**Your instructions:** When you reach the line containing "355 907 30.42" in the records below, start copying exactly, and stop once you have copied the line containing "473 75 5.22".

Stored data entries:
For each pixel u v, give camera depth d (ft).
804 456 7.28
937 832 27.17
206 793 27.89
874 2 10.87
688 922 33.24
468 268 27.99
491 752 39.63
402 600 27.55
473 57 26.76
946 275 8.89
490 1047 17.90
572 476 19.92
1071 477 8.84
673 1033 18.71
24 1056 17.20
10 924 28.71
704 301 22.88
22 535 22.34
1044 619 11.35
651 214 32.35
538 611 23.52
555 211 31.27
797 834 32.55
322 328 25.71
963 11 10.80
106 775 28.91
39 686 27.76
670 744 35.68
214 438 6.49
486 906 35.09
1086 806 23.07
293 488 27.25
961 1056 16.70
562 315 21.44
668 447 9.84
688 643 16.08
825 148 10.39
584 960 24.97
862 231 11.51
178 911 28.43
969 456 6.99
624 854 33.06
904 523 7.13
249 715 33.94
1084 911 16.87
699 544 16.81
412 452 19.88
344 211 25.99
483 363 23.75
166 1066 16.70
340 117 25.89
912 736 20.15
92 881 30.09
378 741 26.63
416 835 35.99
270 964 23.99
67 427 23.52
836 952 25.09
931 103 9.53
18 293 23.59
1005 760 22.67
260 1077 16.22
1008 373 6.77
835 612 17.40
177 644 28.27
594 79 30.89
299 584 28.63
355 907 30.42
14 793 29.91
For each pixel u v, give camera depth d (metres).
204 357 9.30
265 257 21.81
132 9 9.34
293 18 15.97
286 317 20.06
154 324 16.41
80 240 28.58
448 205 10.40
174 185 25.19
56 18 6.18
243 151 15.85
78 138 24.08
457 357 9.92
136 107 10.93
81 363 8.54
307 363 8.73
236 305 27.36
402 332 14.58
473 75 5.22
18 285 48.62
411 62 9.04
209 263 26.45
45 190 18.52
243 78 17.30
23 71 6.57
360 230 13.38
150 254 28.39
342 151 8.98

**Exercise solution:**
355 907 30.42
14 793 29.91
For each pixel u v, give camera depth d (metres).
204 357 9.30
265 257 21.81
132 9 9.34
293 18 15.97
286 317 20.06
154 324 16.41
80 240 28.58
448 205 10.40
174 185 25.19
56 18 6.18
243 151 15.85
78 138 24.08
457 357 9.92
136 107 10.93
81 363 8.54
307 363 8.73
236 305 27.36
402 332 14.58
473 75 5.22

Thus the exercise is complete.